Documenta: Die Kunst kann kommen

Knapp 100 Tage vor der Documenta versucht deren Leiterin Carolyn Christov-Bakargiev die Spannung zu steigern.

Kassel. Alle fünf Jahre wird monatelang gerätselt: Wer ist dabei? Die Geheimniskrämerei gehört zur Documenta wie Beuys’ 7000 Eichen. Noch knapp 100 Tage sind es bis zum Start der Weltkunstschau am 9. Juni, doch konkrete Projekte werden erst wenige Tage vor der Eröffnung bekanntgegeben. Und auch wenn man heute noch nicht weiß, was einen dort erwartet, so weiß man doch, dass sich rund eine dreiviertel Millionen Menschen auf den Weg in die nordhessische Provinz machen werden.

750 000 Besucher jedenfalls waren es vor fünf Jahren, als Roger Buergel die Documenta 12 leitete. Wie bei dem Kenianer Okwui Enwezor davor war seine Ausstellung stark politisch geprägt. Ein großer Teil der Künstler kam aus Afrika, Asien, Osteuropa, Lateinamerika und war vorher den wenigsten ein Begriff. Das war Konzept, ging es doch um den Versuch, über den Tellerrand Europas hinauszuschauen.

Im Gedächtnis geblieben sind Ai Weiweis 1001 Chinesen und sein vom Sturm „verschönerter“ Türen-Tempel sowie das löcherige Flüchtlingsboot von Hazoumé. Größter Flop war der Versuch, den „Molekularkoch“ Ferran Adriá zum Kunstwerk zu erklären und sein Lokal bei Barcelona zum Documenta-Außenstandort.

Für die 13. Documenta ist die Amerikanerin Carolyn Christov-Bakargiev als Kuratorin bestellt. Ihr Vater war ein Arzt aus Bulgarien, ihre Mutter eine Archäologin aus Italien. Sie selbst hat in Pisa studiert, ihr letzter Wirkungsort war Sydney — ein weiter Blick dürfte also zu erwarten sein.

Von ihrer Mutter habe sie gelernt, „dass man in der Vergangenheit graben muss, um die Zukunft zu verstehen“, sagt die 54-Jährige. So richtig greifbar wird sie aber nicht, auch wenn man ihr gegenüber sitzt. Einerseits sagt sie: „Kunst ist ein Ort, um Fragen zu stellen, nicht um Antworten zu geben“. Andererseits: „Eine gute Ausstellung sollte einen Standpunkt haben.“

Vielleicht sind Nebelkerzen gar nicht unklug. Spätestens seit der Documenta X unter Catherine David ist der „Diskurs“ ein bestimmendes Element jeder Documenta. Lange bevor etwas zu sehen ist, wird darüber gesprochen. Das ist riskant: Im besten Fall schmücken die Kunstwerke die Wand des vorher gezimmerten Theoriegebäudes, im schlechtesten Fall erfüllt die Kunst die Erwartungen nicht.
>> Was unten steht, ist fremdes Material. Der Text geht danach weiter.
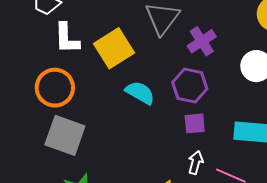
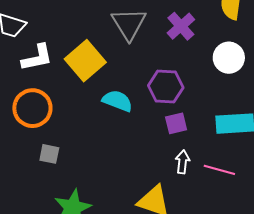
white L-shape: (67, 38) -> (37, 58), turned -92
purple cross: (202, 41) -> (181, 26), moved
gray square: (65, 135) -> (49, 154), size x0.5

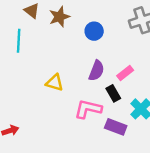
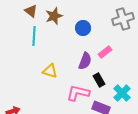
cyan line: (19, 41) -> (34, 36), moved
pink rectangle: (125, 73) -> (105, 52), moved

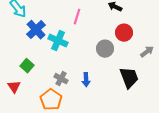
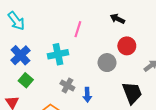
blue cross: (36, 30) -> (20, 55), moved
cyan cross: (58, 41) -> (58, 54), turned -36
gray cross: (61, 79) -> (67, 85), moved

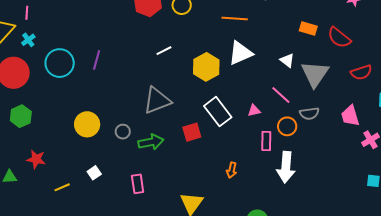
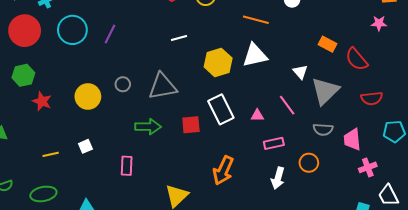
gray semicircle: (309, 114) -> (323, 130), moved
orange circle: (287, 126) -> (309, 163), moved
gray circle: (123, 132) -> (123, 84), moved
pink rectangle: (266, 141) -> (274, 143), moved, turned 66
red star: (36, 159) -> (42, 101), moved
white arrow: (286, 167) -> (278, 178), size x0.7
orange arrow: (232, 170) -> (223, 170), size x1.8

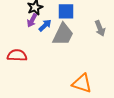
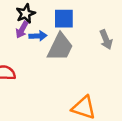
blue arrow: (45, 25) -> (38, 36), turned 40

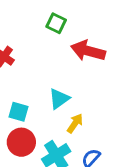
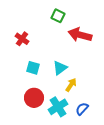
cyan square: (18, 112) -> (33, 68), moved

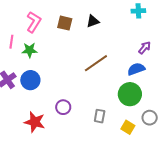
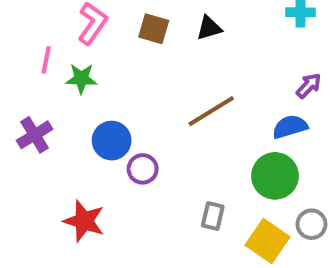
blue circle: (30, 80) -> (112, 141), moved
purple circle: (63, 107) -> (143, 169), moved
yellow square: (128, 127) -> (268, 241), size x1.5

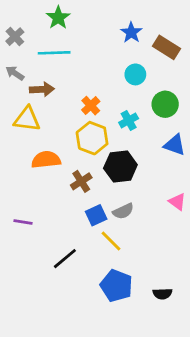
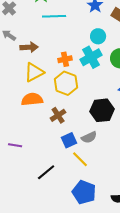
cyan line: (54, 53) -> (54, 16), moved
orange cross: (91, 106) -> (65, 59), turned 32
yellow triangle: (27, 119) -> (34, 72), moved, turned -35
cyan cross: (129, 120) -> (91, 57), moved, size x1.5
black hexagon: (120, 166) -> (102, 110), moved

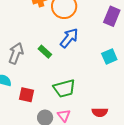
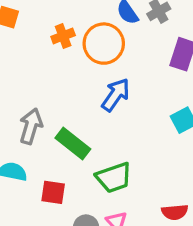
green rectangle: (45, 52) -> (73, 144), moved, size x1.5

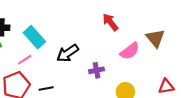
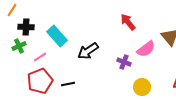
pink line: (25, 60) -> (40, 57), moved
purple cross: (96, 70) -> (124, 62), moved, turned 32

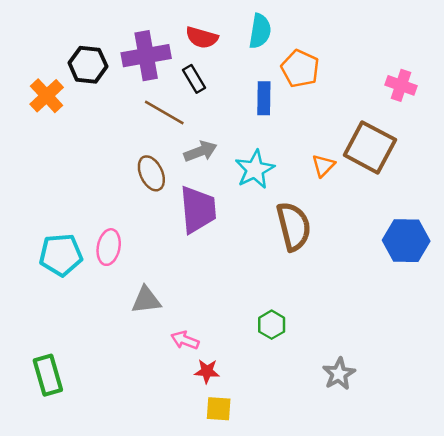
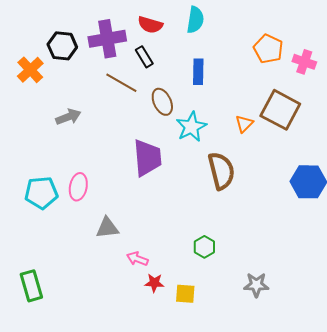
orange pentagon: (300, 69) -> (268, 49), moved
gray arrow: (200, 151) -> (68, 117), moved
brown ellipse: (151, 173) -> (162, 102), moved
gray star: (339, 374) -> (256, 285), turned 30
yellow square: (219, 409) -> (185, 294), moved

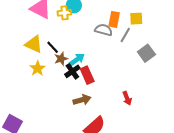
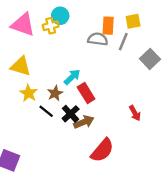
black line: (53, 47) -> (46, 111), moved
brown star: (61, 59) -> (55, 93), moved
black cross: (72, 71) -> (71, 114), moved

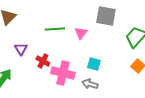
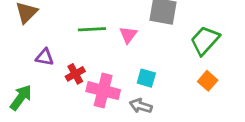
purple triangle: (21, 49) -> (45, 57), turned -48
red cross: (43, 61) -> (75, 74), turned 32

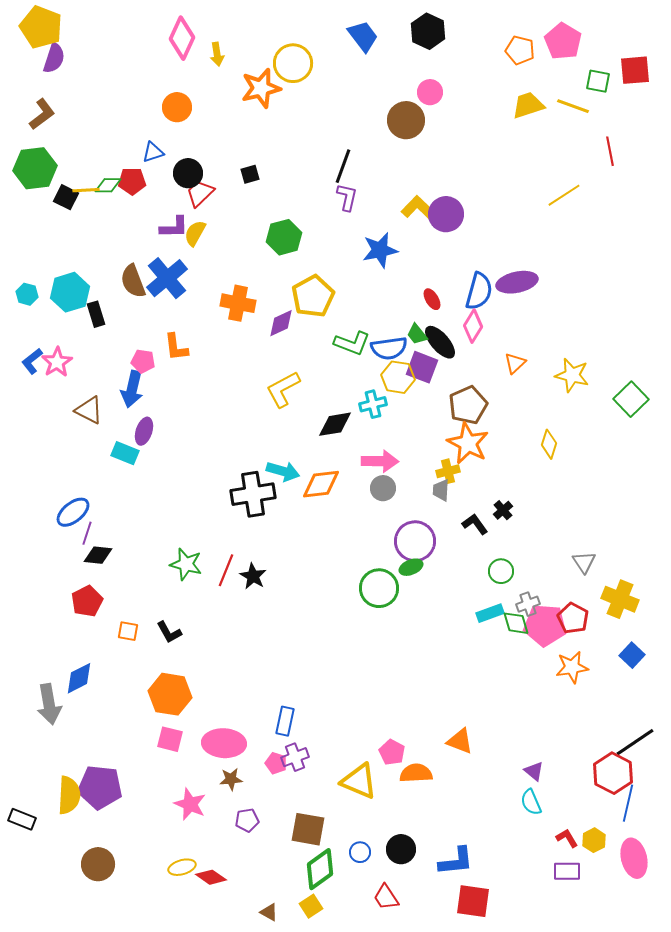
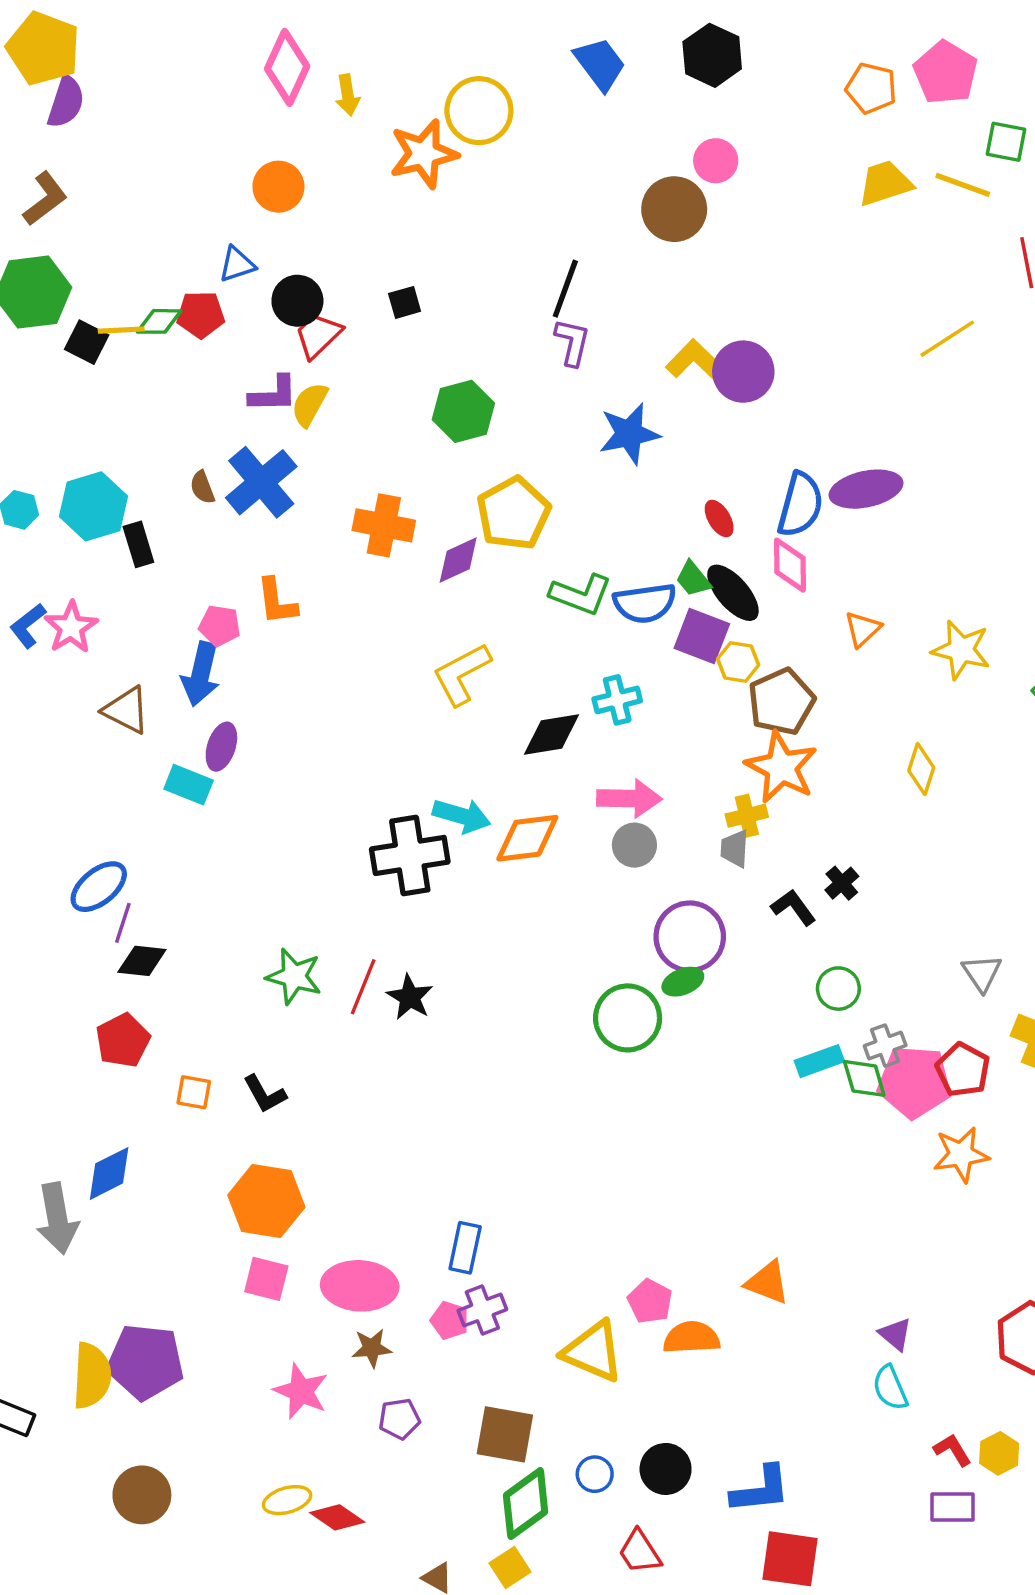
brown semicircle: (133, 281) -> (202, 487), size x0.6
pink diamond: (473, 326) -> (790, 565), turned -32
yellow hexagon: (398, 377) -> (738, 662), moved, size x0.7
Christov-Bakargiev gibt Bröckchen preis: „Es sind mehr Frauen dabei, wobei das keine Absicht war.“ Unter den 150 Teilnehmern werden auch nicht nur Künstler, sondern auch Wissenschaftler und Schriftsteller sein. Auf ein Thema möchte sie sich nicht festlegen, außerdem kündigt sie „weniger Spektakel“ an.

Sie interessieren weniger die Konzepte als die Prozesse, „also wie Kunst entsteht. Was passiert, wenn Sie voller Hoffnung sind wie in Kairo 2011? Welche Kunst gibt es in einer Gesellschaft, in der jeder permanent auf der Bühne steht, weil er alles bei Facebook hochlädt? Anhand solcher Haltungen habe ich versucht, die Ausstellung zu strukturieren.“

Kassel lockt die Massen, doch Experten glauben, dass die Documenta an Bedeutung verloren hat. „Für Künstler wie für Sammler hat sie nicht mehr das Alleinstellungsmerkmal der 50er und 60er Jahre“, sagt der Vorsitzende des Bundesverbands deutscher Galerien und Kunsthändler, Klaus Gerrit Friese. Dennoch hält er die Schau für einen „Blockbuster im Ausstellungsbetrieb“.